Todos estos grandes relatos son sobre todo el don gratuito de unas palabras que nosotros no tenemos, palabras donadas para rezar, pensar, sentir y amar. Cuando nos faltan historias y palabras grandes, tomamos prestadas las palabras de las tertulias y las series, y con esos ladrillos pequeños sólo conseguimos construir chabolas. En cambio, con los ladrillos de la esclavitud de Egipto se pueden construir caminos de liberación. La Biblia siempre ha inspirado a la literatura, al arte y a veces también al derecho y a la política. No es el caso de la economía moderna, que salvo raras excepciones (Genovesi, Wicksteed, Viner y pocos más), no se ha dejado inspirar por el libro de los libros. La vida económica estuvo demasiados siglos ‘bajo la tutela’ de los textos sagrados (en temas como el crédito, el interés, etc.) y en cuanto alcanzó la mayoría de edad, deseó y buscó su libertad, huyendo lejos. Pero hoy, unos cuantos siglos después, creo que es posible y necesario un nuevo diálogo en la libertad y en la reciprocidad. La Palabra bíblica tiene muchas palabras de vida que decirle a nuestra economía y por ello a nuestra vida. También cosas aún no dichas, porque hace demasiado tiempo que nadie le pide que hable. Pero, si es cierto que la lectura de la Biblia puede enriquecer a la economía, no es menos cierto que la formulación de nuevas preguntas ‘económicas’ puede hacer que los textos digan cosas nuevas. La historia humana siempre ha sido un diálogo entre nuevas preguntas y nuevas respuestas. Por un lado, la Palabra ha llevado a la humanidad hacia delante, pero por otro lado, aunque en un plano distinto, también la historia de los hombres ha permitido comprender significados siempre nuevos de las escrituras (aquí radica la enorme dignidad de la historia). Si la Biblia vuelve a hablar en las plazas, en las empresas y en los mercados, estos lugares de lo humano sacarán provecho; pero también el texto bíblico se verá enriquecido, pues podrá ofrecer nuevas respuestas que no había dado por falta de preguntas. Sin el alimento de las plazas y de los mercados, sin el humus de lo cotidiano y del esfuerzo del trabajo, el gran Libro no se convierte en el árbol de la vida.

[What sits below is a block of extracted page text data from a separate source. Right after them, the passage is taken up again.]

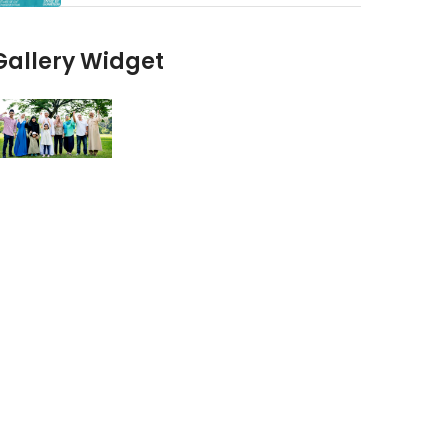
Gallery Widget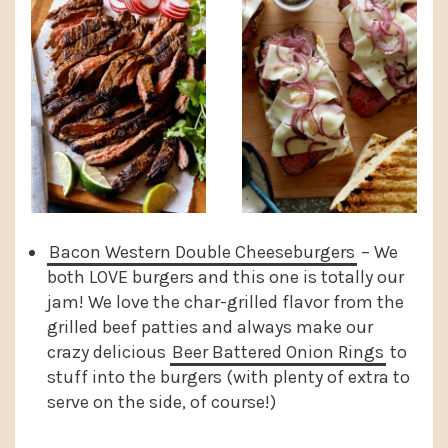
Bacon Western Double Cheeseburgers
– We
both LOVE burgers and this one is totally our
jam! We love the char-grilled flavor from the
grilled beef patties and always make our
crazy delicious
Beer Battered Onion Rings
to
stuff into the burgers (with plenty of extra to
serve on the side, of course!)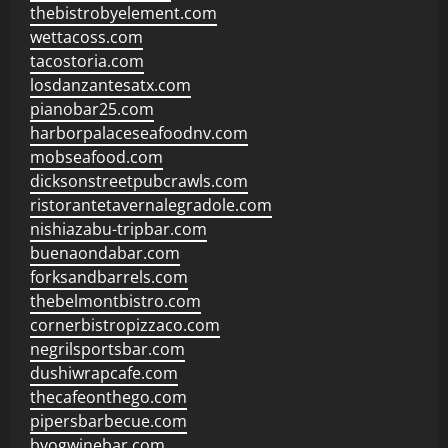
thebistrobyelement.com
wettacoss.com
tacostoria.com
losdanzantesatx.com
pianobar25.com
harborpalaceseafoodnv.com
mobseafood.com
dicksonstreetpubcrawls.com
ristorantetavernalegradole.com
nishiazabu-tripbar.com
buenaondabar.com
forksandbarrels.com
thebelmontbistro.com
cornerbistropizzaco.com
negrilsportsbar.com
dushiwrapcafe.com
thecafeonthego.com
pipersbarbecue.com
byogwinebar.com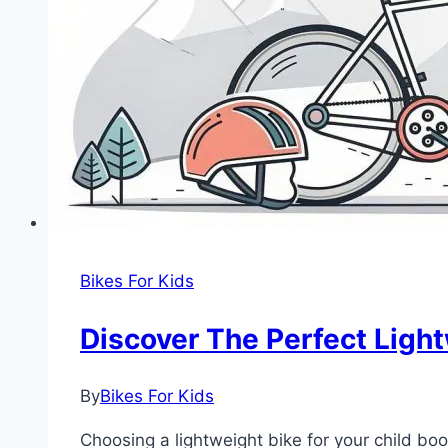
Bikes For Kids
Discover The Perfect Light
By
Bikes For Kids
Choosing a lightweight bike for your child boo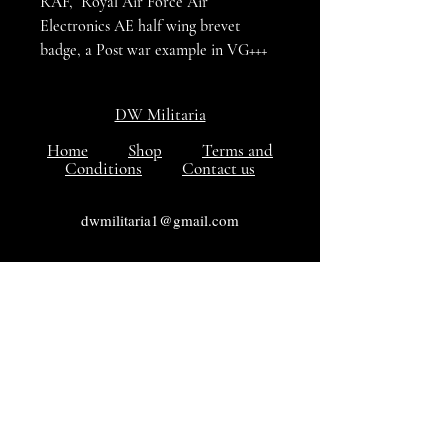
RAF, Royal Air Force Air
Electronics AE half wing brevet
badge, a Post war example in VG+++
condition
DW Militaria
Home
Shop
Terms and
Conditions
Contact us
dwmilitaria1@gmail.com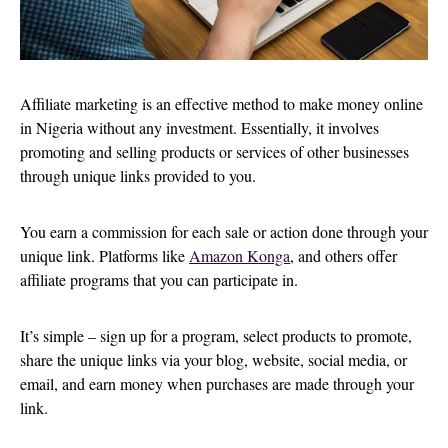
Affiliate marketing is an effective method to make money online
in Nigeria without any investment. Essentially, it involves
promoting and selling products or services of other businesses
through unique links provided to you.
You earn a commission for each sale or action done through your
unique link. Platforms like
Amazon
Konga
, and others offer
affiliate programs that you can participate in.
It’s simple – sign up for a program, select products to promote,
share the unique links via your blog, website, social media, or
email, and earn money when purchases are made through your
link.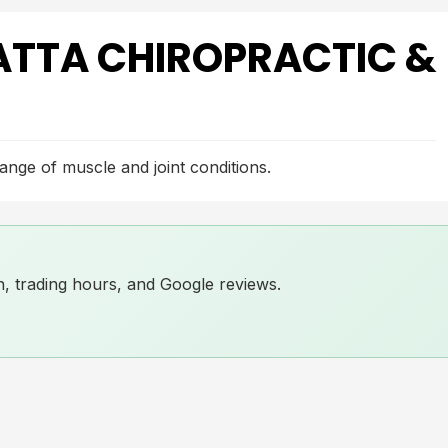
TTA CHIROPRACTIC &
range of muscle and joint conditions.
ion, trading hours, and Google reviews.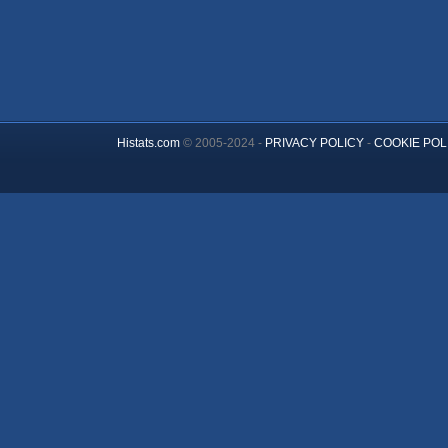
Histats.com
© 2005-2024 -
PRIVACY POLICY
-
COOKIE POL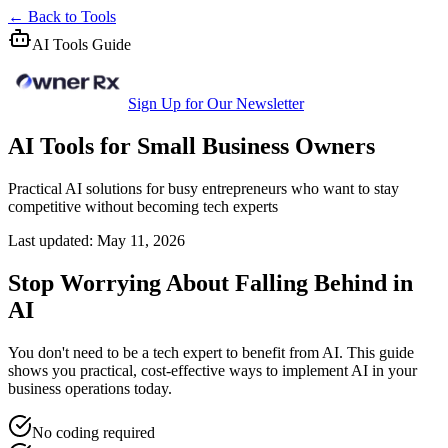
← Back to Tools
AI Tools Guide
Sign Up for Our Newsletter
AI Tools for Small Business Owners
Practical AI solutions for busy entrepreneurs who want to stay
competitive without becoming tech experts
Last updated: May 11, 2026
Stop Worrying About Falling Behind in
AI
You don't need to be a tech expert to benefit from AI. This guide
shows you practical, cost-effective ways to implement AI in your
business operations today.
No coding required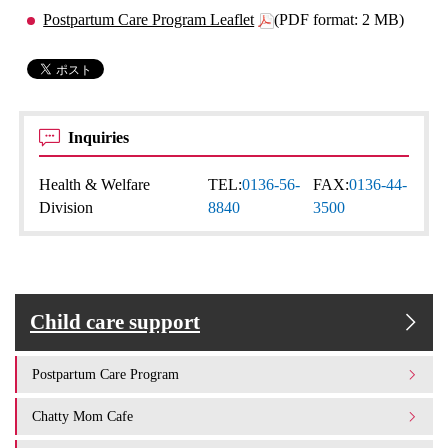
Postpartum Care Program Leaflet
(PDF format: 2 MB)
Inquiries
Health & Welfare
TEL:
0136-56-
FAX:
0136-44-
Division
8840
3500
Child care support
Postpartum Care Program
Chatty Mom Cafe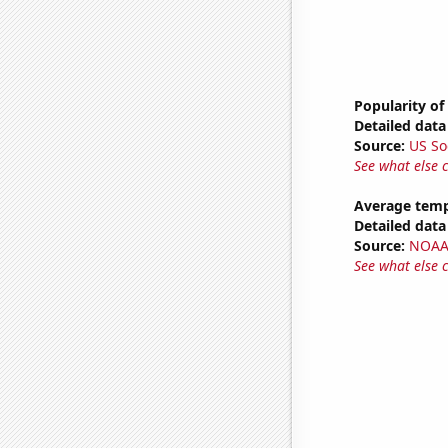
Popularity of
Detailed data 
Source:
US So
See what else 
Average temp
Detailed data 
Source:
NOAA 
See what else 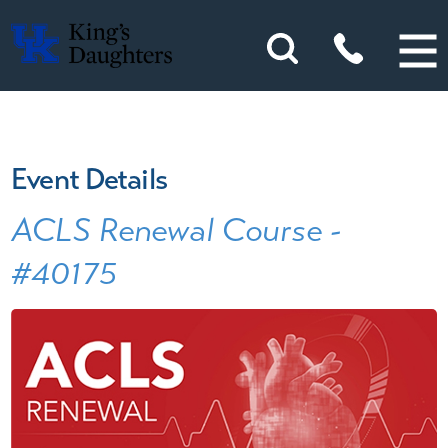
Event Details
ACLS Renewal Course -
#40175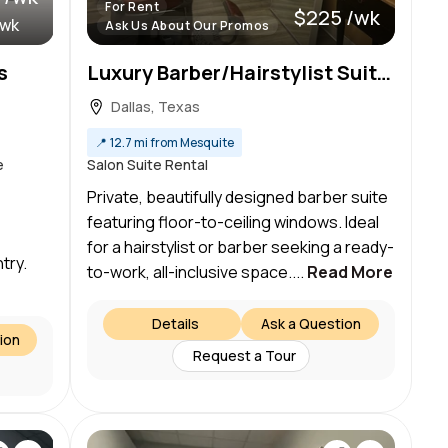
For Rent
$225 /wk
/wk
Ask Us About Our Promos
s
Luxury Barber/Hairstylist Suite – Preston Hollow, Dallas – Ready to Work!
Dallas, Texas
📍
12.7 mi from Mesquite
e
Salon Suite Rental
Private, beautifully designed barber suite
featuring floor-to-ceiling windows. Ideal
for a hairstylist or barber seeking a ready-
try.
to-work, all-inclusive space....
Read More
Details
Ask a Question
ion
Request a Tour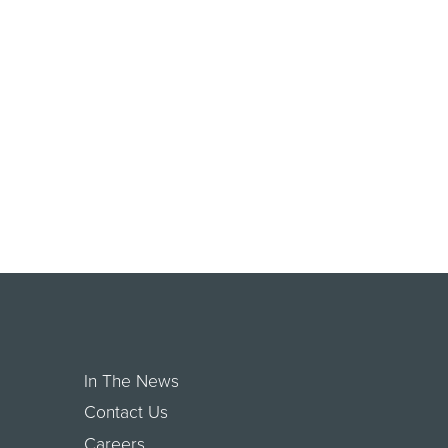
In The News
Contact Us
Careers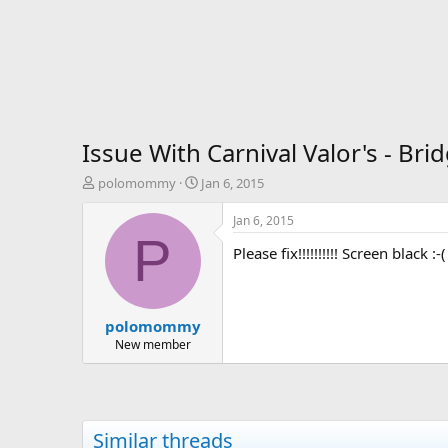
Issue With Carnival Valor's - Br
T
S
polomommy
Jan 6, 2015
h
t
r
a
Jan 6, 2015
e
r
P
Please fix!!!!!!!!!! Screen black :-(
a
t
d
d
s
a
t
t
polomommy
a
e
r
New member
t
e
r
Similar threads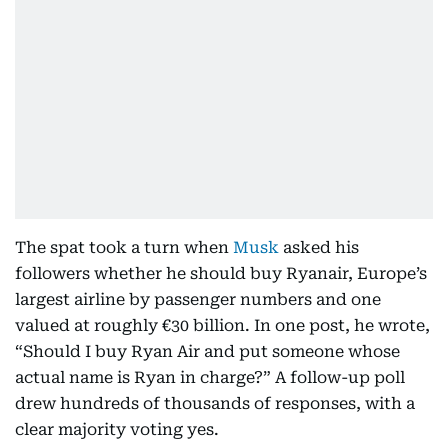
The spat took a turn when
Musk
asked his
followers whether he should buy Ryanair, Europe’s
largest airline by passenger numbers and one
valued at roughly €30 billion. In one post, he wrote,
“Should I buy Ryan Air and put someone whose
actual name is Ryan in charge?” A follow-up poll
drew hundreds of thousands of responses, with a
clear majority voting yes.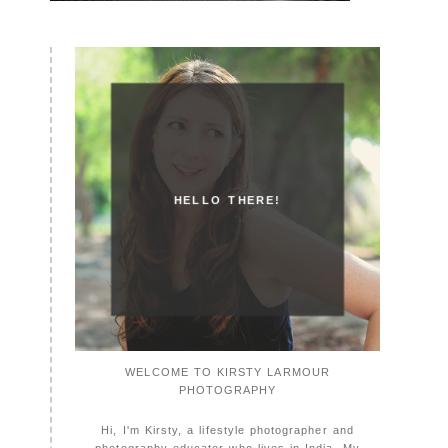
HELLO THERE!
WELCOME TO KIRSTY LARMOUR
PHOTOGRAPHY
Hi, I'm Kirsty, a lifestyle photographer and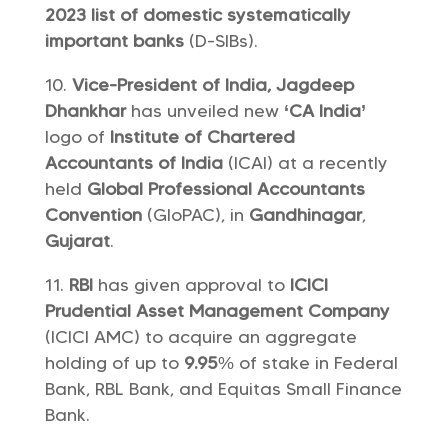
2023 list of domestic systematically
important banks
(D-SIBs).
Vice-President of India, Jagdeep
Dhankhar
has unveiled new
‘CA India’
logo of
Institute of Chartered
Accountants of India
(ICAI) at a recently
held
Global Professional Accountants
Convention
(GloPAC), in
Gandhinagar
,
Gujarat
.
RBI
has given approval to
ICICI
Prudential Asset Management Company
(ICICI AMC) to acquire an aggregate
holding of up to
9.95
% of stake in Federal
Bank, RBL Bank, and Equitas Small Finance
Bank.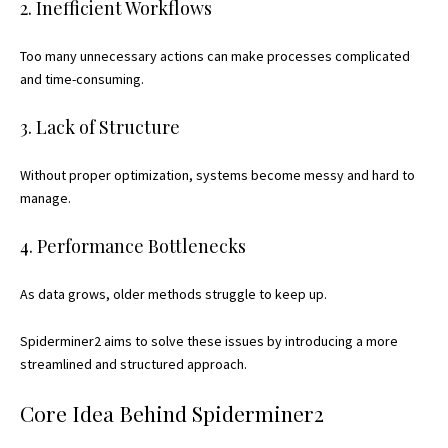
2. Inefficient Workflows
Too many unnecessary actions can make processes complicated
and time-consuming.
3. Lack of Structure
Without proper optimization, systems become messy and hard to
manage.
4. Performance Bottlenecks
As data grows, older methods struggle to keep up.
Spiderminer2 aims to solve these issues by introducing a more
streamlined and structured approach.
Core Idea Behind Spiderminer2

Con estas premisas y con un fuerte sentido de la responsabilidad intelectual, ética y cívica, el domingo que viene comenzaré, con trepidación pero también con gran entusiasmo, el comentario de algunos libros bíblicos. El primero será el libro del Génesis, cuya riqueza hará que paseemos varias semanas por sus extraordinarias ‘historias’. Intentaré que los textos antiguos digan palabras económicas y cívicas contemporáneas dirigiéndoles preguntas. Pero las preguntas más interesantes y necesarias hoy serán las que los textos nos hagan a nosotros. Buena parte del desafío consistirá en no intentar actualizar esas antiguas páginas, sino en hacernos nosotros contemporáneos suyos. Las leeremos junto a milenios de historia, en compañía de muchos creyentes y no creyentes que han dialogado con la Biblia y enriqueciéndola a ella han enriquecido también el mundo. La Pasión según San Mateo es más luminosa después de Bach, Jacob es mejor después de Rembrandt, José es más hermoso después de Thomas Mann. Si así no fuera, la historia sería un inútil escenario de una representación teatral con un guión ya escrito, y aquellos lejanos libros ya no estarían vivos.

Si queremos salvarnos debemos imitar a las matronas de Egipto: desobedecer la orden homicida de los nuevos faraones y salvar a los niños. Así seguiremos teniendo una tierra.